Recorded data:
──────────────────────────────

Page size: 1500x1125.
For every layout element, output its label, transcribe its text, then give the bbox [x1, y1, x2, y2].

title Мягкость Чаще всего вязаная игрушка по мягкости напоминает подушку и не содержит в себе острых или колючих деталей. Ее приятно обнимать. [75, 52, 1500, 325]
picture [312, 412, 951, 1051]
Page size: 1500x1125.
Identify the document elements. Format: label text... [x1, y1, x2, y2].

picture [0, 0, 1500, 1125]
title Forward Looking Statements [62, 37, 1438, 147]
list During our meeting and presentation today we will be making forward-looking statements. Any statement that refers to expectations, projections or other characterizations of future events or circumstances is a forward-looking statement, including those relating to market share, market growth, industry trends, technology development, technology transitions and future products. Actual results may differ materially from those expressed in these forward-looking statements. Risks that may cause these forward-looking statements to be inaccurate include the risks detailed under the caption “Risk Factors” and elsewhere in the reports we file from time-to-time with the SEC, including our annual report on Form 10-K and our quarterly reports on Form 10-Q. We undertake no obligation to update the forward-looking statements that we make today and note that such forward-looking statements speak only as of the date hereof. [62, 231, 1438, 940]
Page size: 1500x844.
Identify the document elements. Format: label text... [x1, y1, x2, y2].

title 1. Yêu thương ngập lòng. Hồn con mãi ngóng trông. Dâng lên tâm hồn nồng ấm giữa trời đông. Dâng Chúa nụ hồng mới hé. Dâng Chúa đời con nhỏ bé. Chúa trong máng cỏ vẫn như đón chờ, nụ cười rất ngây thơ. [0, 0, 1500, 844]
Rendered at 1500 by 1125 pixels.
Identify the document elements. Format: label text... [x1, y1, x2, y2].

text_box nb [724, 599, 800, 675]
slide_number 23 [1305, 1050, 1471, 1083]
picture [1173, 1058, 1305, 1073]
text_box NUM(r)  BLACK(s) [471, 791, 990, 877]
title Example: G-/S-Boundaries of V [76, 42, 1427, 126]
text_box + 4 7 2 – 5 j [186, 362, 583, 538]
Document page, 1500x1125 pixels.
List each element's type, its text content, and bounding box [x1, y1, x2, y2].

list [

──────────────────────────────

WHAT TO PRODUCE: All lines of the records containing "pixels" should be shown.

REPLY:
Rendered at 1500 by 1125 pixels.
Document page, 1500x1125 pixels.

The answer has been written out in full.